You say tomAto and I say TOMaTO!

Sub-Project: Developing the concept of our biodiversity worldwide!


Description: Children have a natural desire to make sense of their world, to create order in a world that seems largely out of their control. For that reason, sorting activities often attract children. In fact, many children will start sorting things without even being taught. Sorting in fact is a pre-math skill. By sorting, children understand that things are alike and different as well as that they can belong and be organized into certain groups.

In this fun sorting activity, we combine this pre-math skill to highlighting the biodiversity, something our kids need to cherish if we want to keep our natural heritage. Take a seasonal fruit or vegetable, in this case a tomato, and try to select at least 5 different types with clear differences in color, shape and size. Have the children sort by size, shape, color and size.

This activity will also stimulate children on a “sensorial” level. In fact, Maria Montessori encouraged children to sort in specific ways that use all of the child’s senses, one at a time, in order to refine them to train the brain to create more organized thoughts and ways of retrieving information.

To use the Montessori way of sorting, sort by thermic sense (detecting differences in temperature), tactile sense (touch), auditory sense (discriminating sounds), olfactory sense (noticing differences between smells), gustatory sense (refining and discriminating taste), baric sense (refining differences between weight or pressure), stereognostic sense (judging shape and size through touch alone), and the visual sense (detecting similarities and differences using the eyes which also develops muscular sense)


Collaborative Project: How many of fruit or vegetables can you find that have at least 5 different varieties associated to it?
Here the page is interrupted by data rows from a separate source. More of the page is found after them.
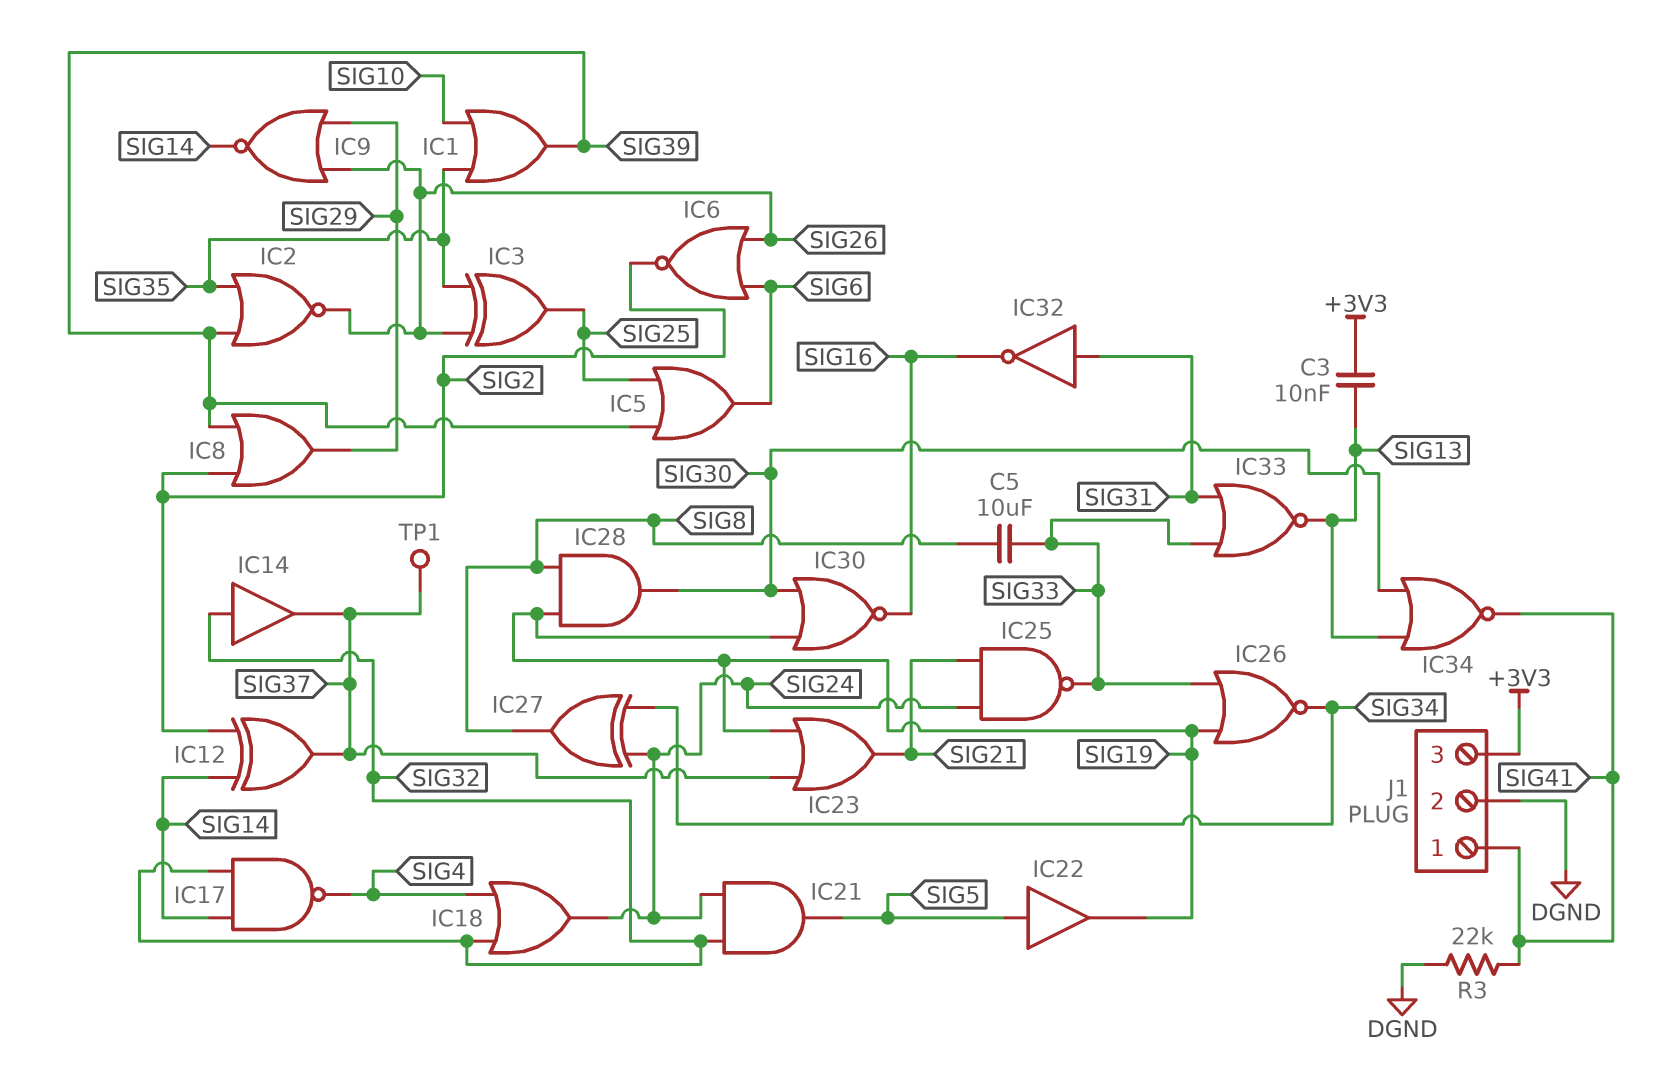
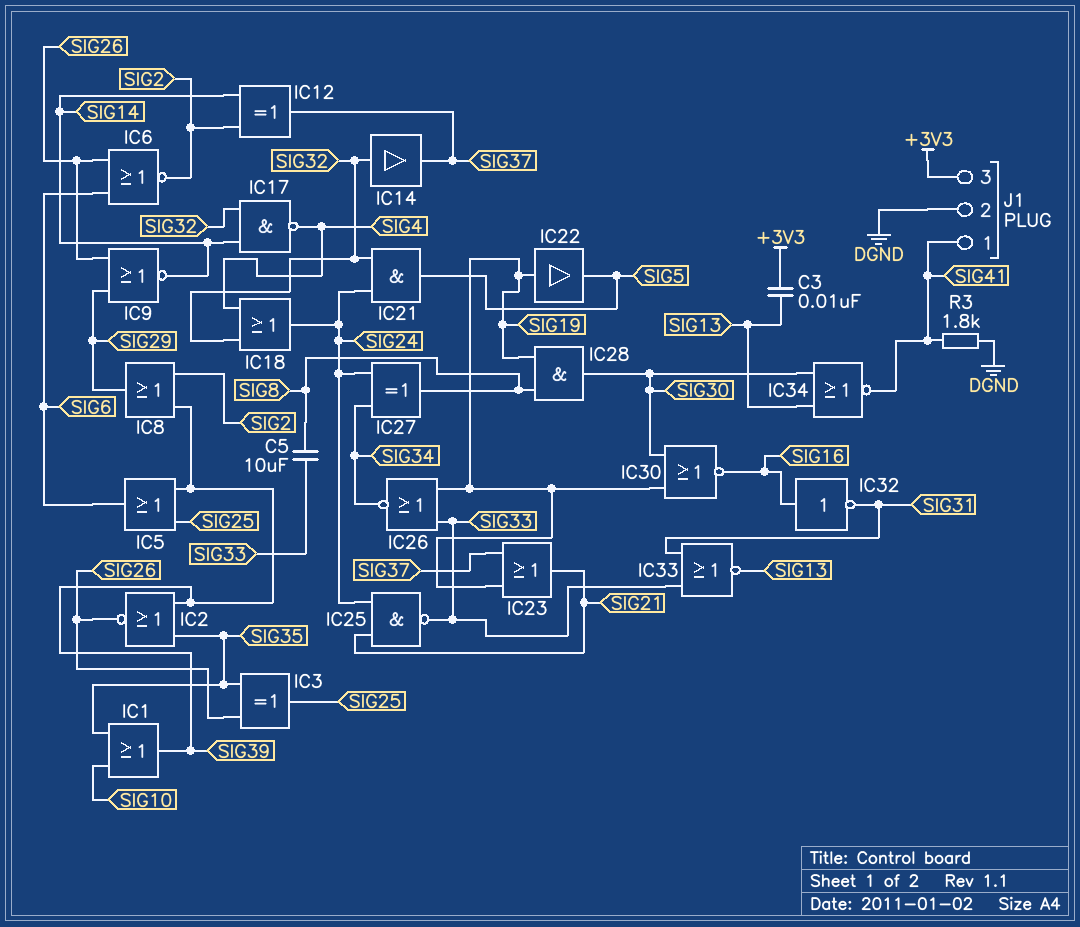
IC22: buffer (in SIG5, out SIG19) -> buffer (in SIG19, out SIG5)
IC32: NOT (in SIG31, out SIG16) -> NOT (in SIG16, out SIG31)
R3: 22k (DGND, SIG41) -> 1.8k (DGND, SIG41)
TP1: test point (SIG37) -> none

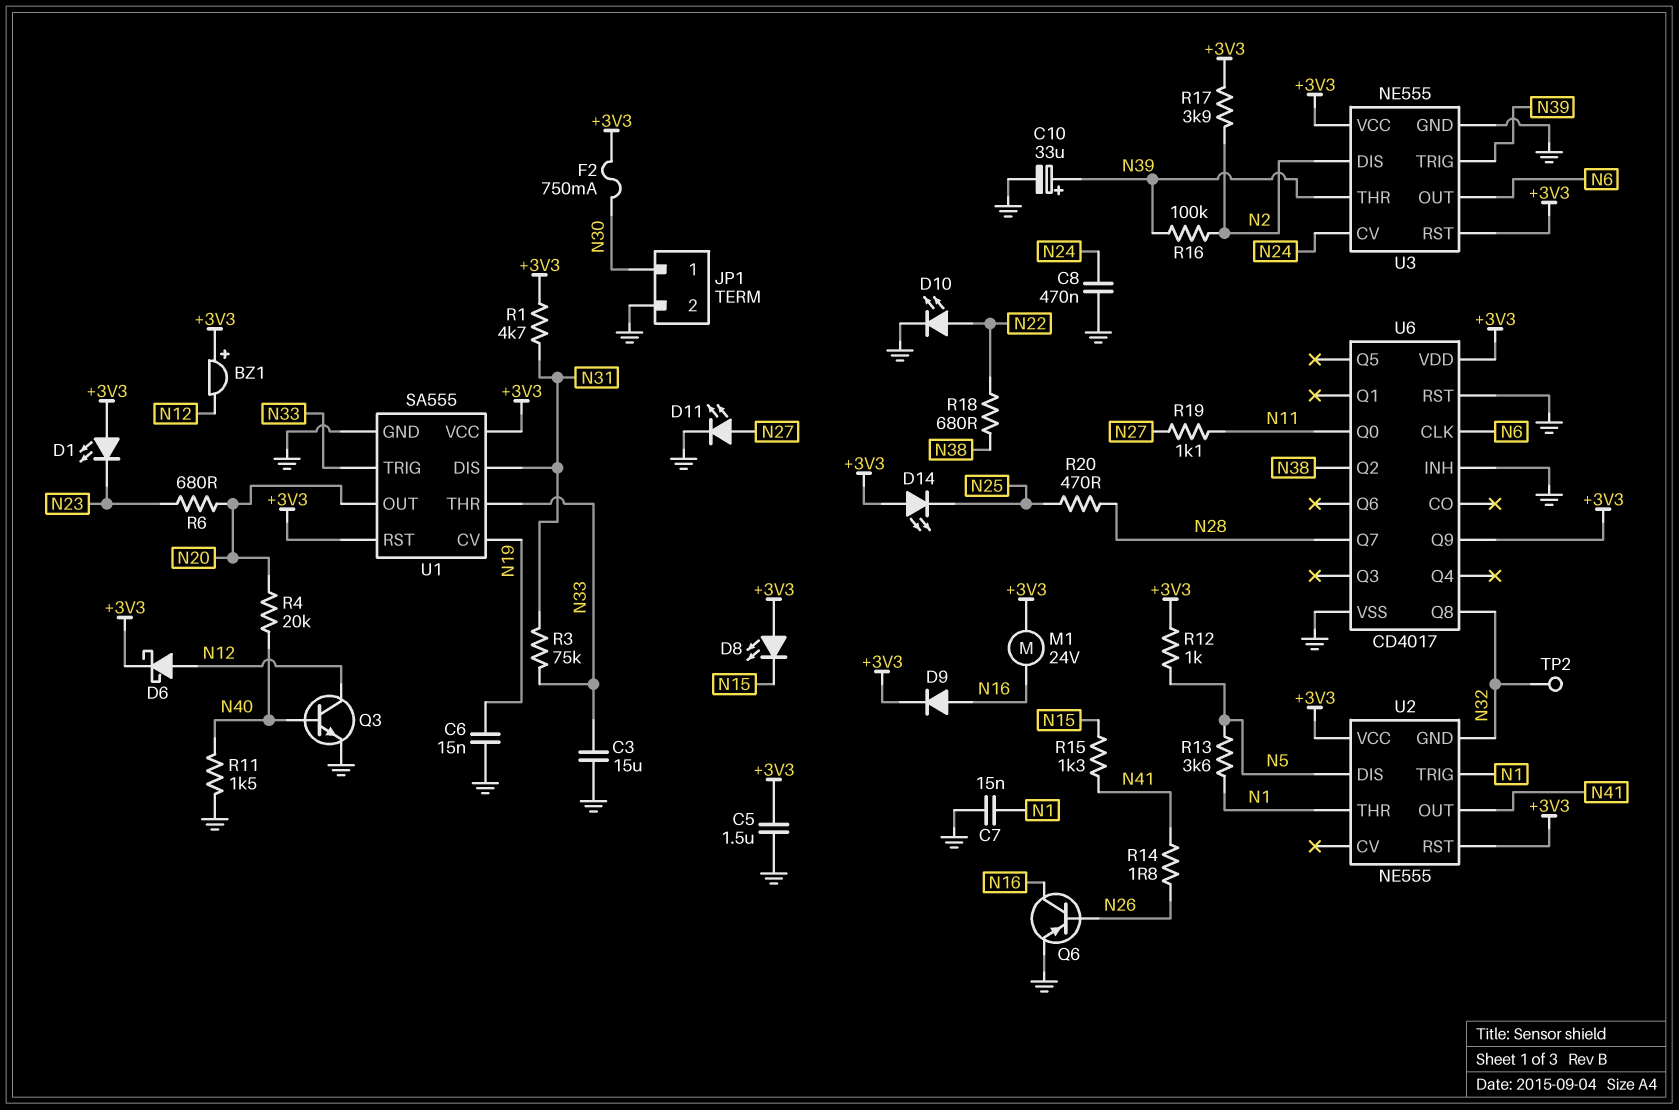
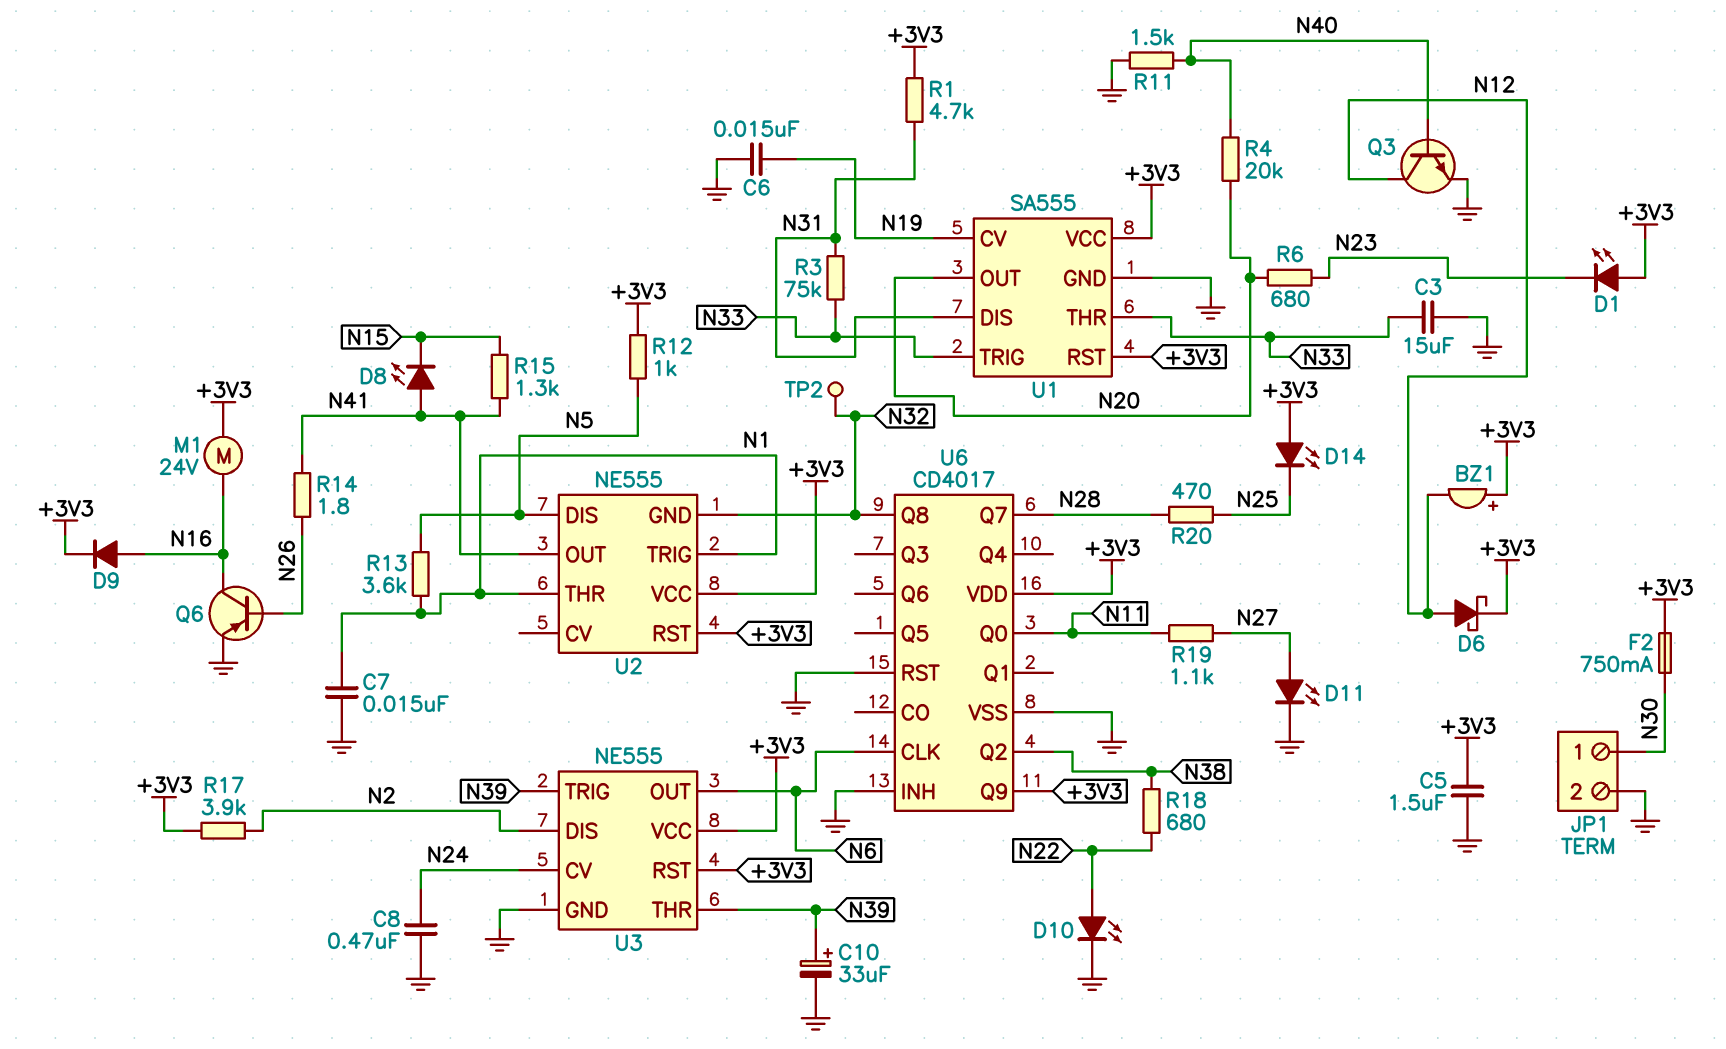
D8: LED (A +3V3, K N15) -> LED (A N41, K N15)
R16: 100k (N2, N39) -> none

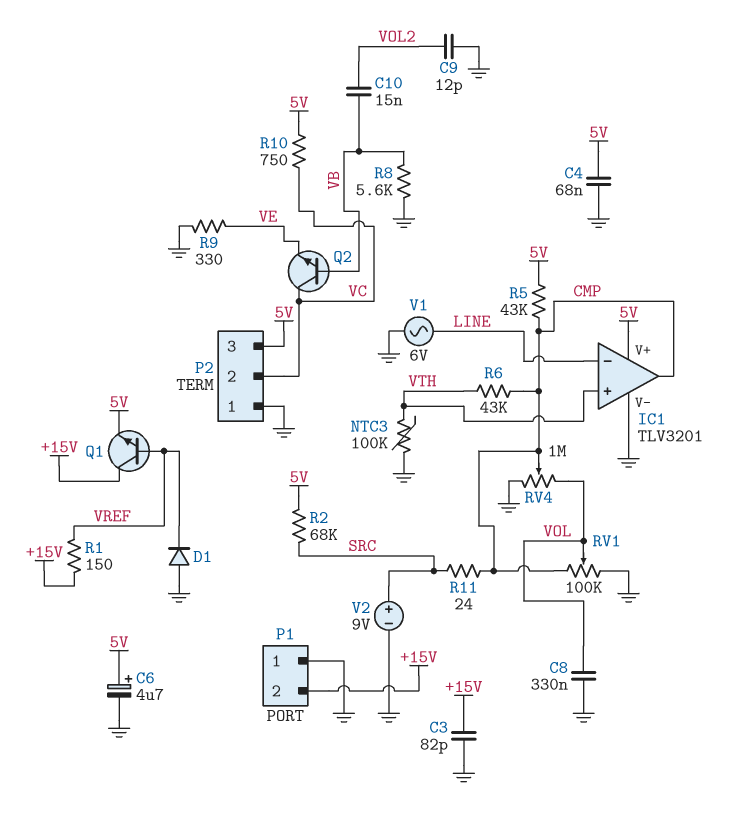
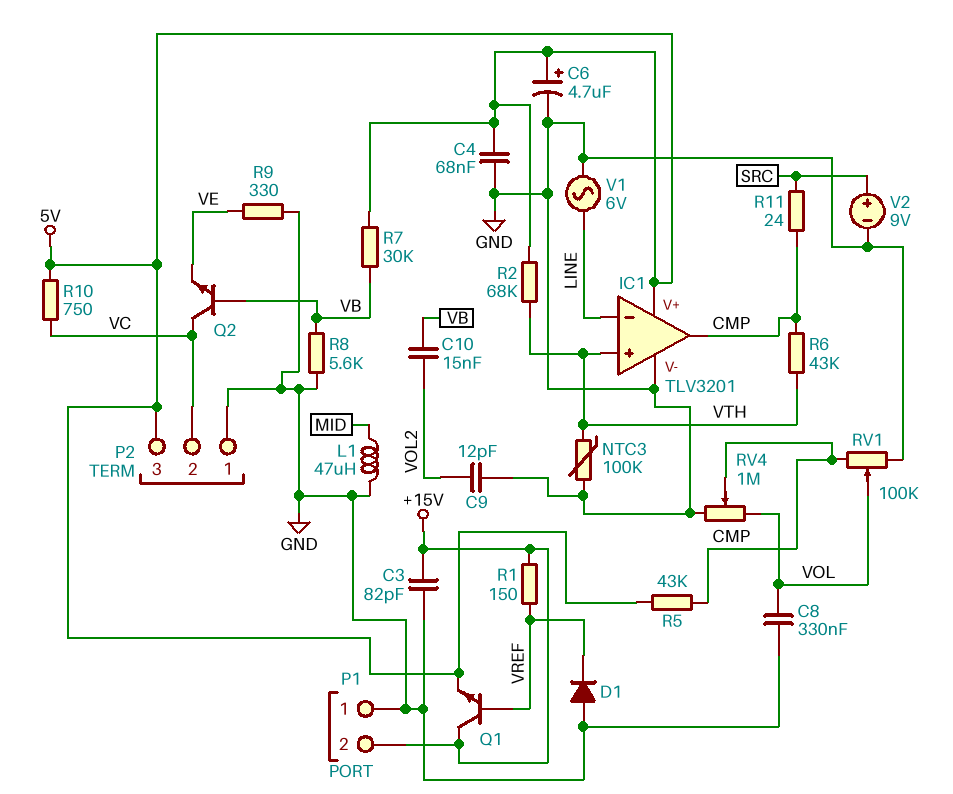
L1: none -> 47uH (GND, MID)
R2: 68k (5V, SRC) -> 68k (5V, VTH)
R7: none -> 30k (5V, VB)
And how do these vary according to the country you’re in? Learn more about biodiversity in regions different from your own. Collaborate with a school from another country or continent and ask them to send you a picture of their fresh market (outdoor market) so that you can see what kind of vegetables are available in different parts of the world. And remember, supermarkets don’t count!


Learning Objective: Pre-maths skills of sorting, sensory development, biodiversity of fruit and vegetables.